Anti-PCV2 antibodies were detected in only 41% of finishing pigs in 2012, despite widespread vaccination (Figure 2A). However, on 94.9% of finisher sites at least one seropositive animal was observed (Figure 2A). Anti-PCV2 antibodies due to natural infection were greatly decreased in finishing pigs and on sites in 2012 (19.0% of pigs, 74% of sites) as compared to 2006 (79% of pigs, 99% of sites) (Figure 2B). In 2006 serological responses were all due to natural infection, since vaccine was not yet available. In 2012, serological responses were induced by both natural infection and vaccination. Natural infection was determined by the presence of antibodies to the viral replicase. Replicase is only produced by live virus; it is not present in PCV2 vaccines.

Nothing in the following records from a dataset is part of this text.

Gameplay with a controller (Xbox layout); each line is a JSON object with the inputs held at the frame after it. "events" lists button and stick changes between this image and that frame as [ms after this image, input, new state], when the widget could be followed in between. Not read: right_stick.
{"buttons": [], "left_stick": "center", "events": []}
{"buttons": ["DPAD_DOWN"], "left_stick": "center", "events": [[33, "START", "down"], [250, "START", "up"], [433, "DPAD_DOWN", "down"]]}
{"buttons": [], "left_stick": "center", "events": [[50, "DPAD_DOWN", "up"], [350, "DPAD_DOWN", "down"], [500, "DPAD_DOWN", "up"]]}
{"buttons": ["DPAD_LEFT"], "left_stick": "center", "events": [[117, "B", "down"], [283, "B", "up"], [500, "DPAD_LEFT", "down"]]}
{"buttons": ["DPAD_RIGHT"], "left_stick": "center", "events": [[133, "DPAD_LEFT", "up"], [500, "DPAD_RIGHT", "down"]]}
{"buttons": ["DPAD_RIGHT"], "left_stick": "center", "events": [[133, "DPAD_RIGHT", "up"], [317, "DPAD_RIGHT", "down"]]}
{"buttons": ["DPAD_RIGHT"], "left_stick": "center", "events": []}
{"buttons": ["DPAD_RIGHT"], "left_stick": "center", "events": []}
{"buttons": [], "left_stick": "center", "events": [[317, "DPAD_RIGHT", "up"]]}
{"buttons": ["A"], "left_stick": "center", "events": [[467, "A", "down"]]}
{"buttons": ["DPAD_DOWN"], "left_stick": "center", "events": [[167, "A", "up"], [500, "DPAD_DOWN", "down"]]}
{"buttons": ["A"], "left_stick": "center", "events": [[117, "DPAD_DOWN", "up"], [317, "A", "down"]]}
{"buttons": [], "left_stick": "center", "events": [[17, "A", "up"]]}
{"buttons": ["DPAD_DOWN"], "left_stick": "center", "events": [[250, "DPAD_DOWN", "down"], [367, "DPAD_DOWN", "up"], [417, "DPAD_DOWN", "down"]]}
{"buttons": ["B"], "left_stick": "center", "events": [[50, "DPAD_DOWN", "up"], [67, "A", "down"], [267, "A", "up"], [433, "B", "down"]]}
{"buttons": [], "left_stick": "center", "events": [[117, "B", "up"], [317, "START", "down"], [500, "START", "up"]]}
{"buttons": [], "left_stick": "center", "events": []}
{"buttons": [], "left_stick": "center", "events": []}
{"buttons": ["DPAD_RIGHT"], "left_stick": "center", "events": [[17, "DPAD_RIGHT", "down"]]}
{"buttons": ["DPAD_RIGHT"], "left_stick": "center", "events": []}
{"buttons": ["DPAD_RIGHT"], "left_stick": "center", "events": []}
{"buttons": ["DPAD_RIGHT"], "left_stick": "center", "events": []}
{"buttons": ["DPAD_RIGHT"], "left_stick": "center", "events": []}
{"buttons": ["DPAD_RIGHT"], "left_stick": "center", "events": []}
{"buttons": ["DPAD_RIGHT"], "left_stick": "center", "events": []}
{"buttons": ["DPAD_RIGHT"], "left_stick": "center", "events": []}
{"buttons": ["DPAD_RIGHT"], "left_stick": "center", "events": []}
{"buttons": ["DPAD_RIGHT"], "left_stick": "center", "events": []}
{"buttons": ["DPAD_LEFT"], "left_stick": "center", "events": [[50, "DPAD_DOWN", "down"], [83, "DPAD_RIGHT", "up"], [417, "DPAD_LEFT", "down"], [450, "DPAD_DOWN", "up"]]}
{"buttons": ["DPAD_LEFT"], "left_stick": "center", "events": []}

Since the introduction of highly effective PCV2 vaccines in 2006, viral presence and viral loads have decreased markedly in the swine population. Pigs today have lower viral loads, and virus is not detected by PCR on the majority of sites suggesting that continued vaccination has led to PCV2-negative herds over time. While the mechanism by which vaccination controls infection has not been resolved, its continued use is driving a dramatic reduction to below detectable levels for the prevalence of PCV2 in swine. At this time, we conclude that the majority of pigs remain infected with PCV2 at levels below the sensitivity limit of PCR, since more than 70% of sites contain animals with anti-replicase antibodies induced by natural infection. Infection also would account for anecdotal reports of porcine circovirus-associated disease in cases of vaccination lapses. Thus, vaccination continues to be important to protect animals against PCVAD.